While Spalding took heat for that move, Tursi argues, convincingly, that his company was merely doing what competitors already had quietly started to do: open its distribution to mass merchants. “The difference,” said Tursi, “is that we publicly went out and said we were going to do this.” Titleist, in fact, had already begun selling its low-end HVC ball line to mass merchants.
“It used to be that you would never see the Titleist brand in Wal-Mart, period,” said Wilson’s Gruger, a former Titleist executive. The HVC introduction, he said, “was a major shift in the market.”

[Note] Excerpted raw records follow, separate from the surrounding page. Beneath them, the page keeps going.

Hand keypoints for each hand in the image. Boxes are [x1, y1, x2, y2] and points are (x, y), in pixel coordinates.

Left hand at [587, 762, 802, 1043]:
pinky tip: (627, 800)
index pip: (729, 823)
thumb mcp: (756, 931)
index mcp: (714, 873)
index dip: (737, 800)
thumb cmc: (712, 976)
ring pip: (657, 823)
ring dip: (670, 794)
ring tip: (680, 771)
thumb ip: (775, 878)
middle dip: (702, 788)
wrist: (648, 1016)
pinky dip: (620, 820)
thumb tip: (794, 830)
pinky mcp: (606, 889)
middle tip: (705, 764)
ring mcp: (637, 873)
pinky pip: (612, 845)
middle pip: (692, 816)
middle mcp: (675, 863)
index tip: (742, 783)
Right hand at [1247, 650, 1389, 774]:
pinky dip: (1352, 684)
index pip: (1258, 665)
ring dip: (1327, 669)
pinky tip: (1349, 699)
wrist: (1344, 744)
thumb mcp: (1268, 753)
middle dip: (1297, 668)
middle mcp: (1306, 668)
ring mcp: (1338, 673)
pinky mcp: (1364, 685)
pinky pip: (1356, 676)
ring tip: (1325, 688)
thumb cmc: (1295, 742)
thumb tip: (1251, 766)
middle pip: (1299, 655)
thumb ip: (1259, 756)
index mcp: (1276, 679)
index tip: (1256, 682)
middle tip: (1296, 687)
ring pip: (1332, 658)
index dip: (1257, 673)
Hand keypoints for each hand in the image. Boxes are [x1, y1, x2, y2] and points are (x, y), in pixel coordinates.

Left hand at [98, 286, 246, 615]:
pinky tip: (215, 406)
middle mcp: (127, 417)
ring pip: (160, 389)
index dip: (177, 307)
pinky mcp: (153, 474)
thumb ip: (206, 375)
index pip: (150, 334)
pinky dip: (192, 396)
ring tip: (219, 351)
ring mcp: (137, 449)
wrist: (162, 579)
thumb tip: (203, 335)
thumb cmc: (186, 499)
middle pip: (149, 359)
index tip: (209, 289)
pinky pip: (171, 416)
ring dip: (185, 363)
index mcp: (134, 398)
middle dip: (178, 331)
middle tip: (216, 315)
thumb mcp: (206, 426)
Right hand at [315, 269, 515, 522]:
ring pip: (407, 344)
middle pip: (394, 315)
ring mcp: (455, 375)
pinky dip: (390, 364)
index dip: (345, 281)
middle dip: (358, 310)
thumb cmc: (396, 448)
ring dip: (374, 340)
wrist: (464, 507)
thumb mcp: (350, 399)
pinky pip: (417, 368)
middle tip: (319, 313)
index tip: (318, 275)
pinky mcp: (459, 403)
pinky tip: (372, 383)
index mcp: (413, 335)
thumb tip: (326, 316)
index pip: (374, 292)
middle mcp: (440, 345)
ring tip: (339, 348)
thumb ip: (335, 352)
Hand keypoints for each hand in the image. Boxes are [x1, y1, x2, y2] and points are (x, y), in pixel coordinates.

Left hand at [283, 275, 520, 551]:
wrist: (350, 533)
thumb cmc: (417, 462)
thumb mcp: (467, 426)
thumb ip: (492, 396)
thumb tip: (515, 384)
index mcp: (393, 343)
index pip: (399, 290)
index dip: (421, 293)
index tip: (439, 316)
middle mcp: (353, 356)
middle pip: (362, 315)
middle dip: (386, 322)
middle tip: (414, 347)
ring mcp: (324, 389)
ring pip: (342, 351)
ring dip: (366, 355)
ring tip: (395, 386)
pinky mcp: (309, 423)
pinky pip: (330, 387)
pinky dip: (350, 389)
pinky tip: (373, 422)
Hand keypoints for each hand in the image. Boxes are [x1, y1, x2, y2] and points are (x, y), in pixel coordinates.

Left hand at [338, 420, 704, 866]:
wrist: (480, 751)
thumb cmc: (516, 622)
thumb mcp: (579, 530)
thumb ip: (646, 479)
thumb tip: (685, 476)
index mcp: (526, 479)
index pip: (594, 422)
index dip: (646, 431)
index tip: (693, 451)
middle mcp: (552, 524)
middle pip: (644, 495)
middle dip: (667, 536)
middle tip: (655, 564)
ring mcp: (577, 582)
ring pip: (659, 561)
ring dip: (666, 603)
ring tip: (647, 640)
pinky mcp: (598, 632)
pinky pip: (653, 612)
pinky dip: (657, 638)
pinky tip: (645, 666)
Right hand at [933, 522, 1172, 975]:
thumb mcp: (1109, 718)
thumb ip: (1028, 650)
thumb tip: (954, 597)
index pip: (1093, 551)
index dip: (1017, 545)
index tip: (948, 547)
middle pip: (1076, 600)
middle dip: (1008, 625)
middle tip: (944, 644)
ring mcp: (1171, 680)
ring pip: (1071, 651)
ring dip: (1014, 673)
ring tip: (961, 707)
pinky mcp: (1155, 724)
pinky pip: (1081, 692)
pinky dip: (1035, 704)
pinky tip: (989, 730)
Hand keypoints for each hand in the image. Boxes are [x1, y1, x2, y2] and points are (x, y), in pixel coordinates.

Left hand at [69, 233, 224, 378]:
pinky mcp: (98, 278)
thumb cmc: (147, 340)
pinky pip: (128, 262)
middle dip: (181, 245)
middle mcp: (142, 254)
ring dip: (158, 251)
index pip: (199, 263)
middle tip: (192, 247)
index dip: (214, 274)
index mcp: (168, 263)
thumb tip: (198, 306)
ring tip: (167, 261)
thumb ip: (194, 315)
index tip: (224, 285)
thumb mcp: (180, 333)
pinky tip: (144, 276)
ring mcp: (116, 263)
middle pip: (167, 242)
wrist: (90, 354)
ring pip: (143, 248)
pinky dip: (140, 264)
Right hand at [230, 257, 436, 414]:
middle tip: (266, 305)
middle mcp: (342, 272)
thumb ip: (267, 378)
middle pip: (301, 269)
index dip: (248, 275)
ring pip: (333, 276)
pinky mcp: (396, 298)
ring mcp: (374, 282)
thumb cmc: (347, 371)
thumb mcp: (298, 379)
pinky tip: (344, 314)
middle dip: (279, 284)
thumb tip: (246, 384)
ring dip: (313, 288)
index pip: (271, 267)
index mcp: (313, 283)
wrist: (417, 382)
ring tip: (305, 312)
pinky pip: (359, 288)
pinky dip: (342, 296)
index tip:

The reality is that the major brands already are prominent at the marts, though not necessarily by choice. A former senior golf executive estimated there are 40 “sophisticated” gray marketers, and many other smaller operators who redistribute products to mass merchants without the authorization of manufacturers.
Titleist, Nike and other high-end brands insist they are trying to intercept gray-marketed product, and are shutting down or suspending accounts caught engaging in the practice.
Still, visit your local Target and you’ll see the entire product lines of Titleist and Nike lined up next to the Strata product line. Gruger is among those who believe that the Titleist Pro V1, the gold standard in the current market, is Target’s best-selling ball.
Precept, hit by gray marketing of the popular MC Lady ball over past two years, is considering opening its distribution to at least one mass merchant, according to Stephen Graham, senior director of sales. Graham, though, describes it not as an attempt to increase sales volume, but rather as a measure to fight gray marketing.
“Hopefully, that would somewhat control it,” he said. “If we only (sell to) a certain chain, it might knock four or five out of the picture.”